◆ **Your goal**
Check each line of the data, and copy those where "Thursday" appears.

┄┄┄┄┄┄┄┄┄┄

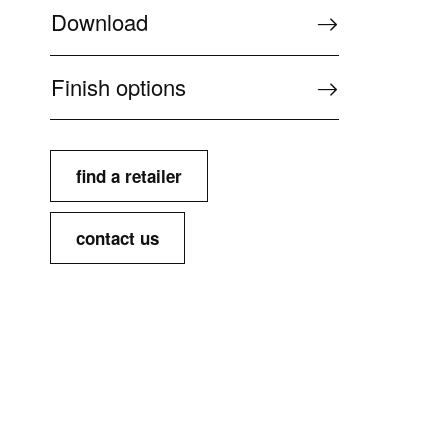
Download
Finish options
find a retailer
contact us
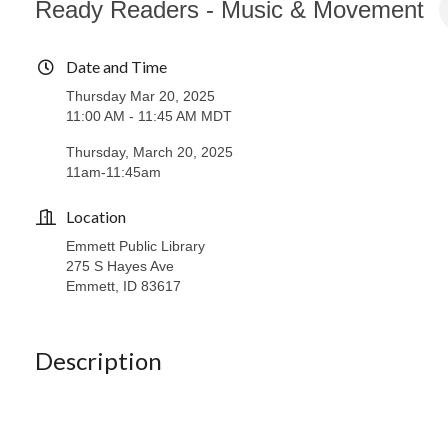
Ready Readers - Music & Movement
Date and Time
Thursday Mar 20, 2025
11:00 AM - 11:45 AM MDT
Thursday, March 20, 2025
11am-11:45am
Location
Emmett Public Library
275 S Hayes Ave
Emmett, ID 83617
Description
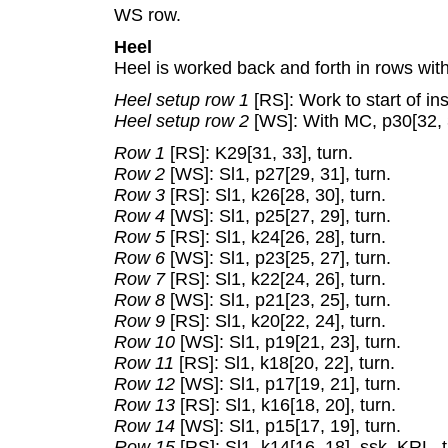
WS row.
Heel
Heel is worked back and forth in rows wit
Heel setup row 1
[RS]: Work to start of ins
Heel setup row 2
[WS]: With MC, p30[32, 3
Row 1
[RS]: K29[31, 33], turn.
Row 2
[WS]: Sl1, p27[29, 31], turn.
Row 3
[RS]: Sl1, k26[28, 30], turn.
Row 4
[WS]: Sl1, p25[27, 29], turn.
Row 5
[RS]: Sl1, k24[26, 28], turn.
Row 6
[WS]: Sl1, p23[25, 27], turn.
Row 7
[RS]: Sl1, k22[24, 26], turn.
Row 8
[WS]: Sl1, p21[23, 25], turn.
Row 9
[RS]: Sl1, k20[22, 24], turn.
Row 10
[WS]: Sl1, p19[21, 23], turn.
Row 11
[RS]: Sl1, k18[20, 22], turn.
Row 12
[WS]: Sl1, p17[19, 21], turn.
Row 13
[RS]: Sl1, k16[18, 20], turn.
Row 14
[WS]: Sl1, p15[17, 19], turn.
Row 15
[RS]: Sl1, k14[16, 18], ssk, KRL, t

┄┄┄┄┄┄┄┄┄┄

◆ **Response to the task**
Thursday Mar 20, 2025
Thursday, March 20, 2025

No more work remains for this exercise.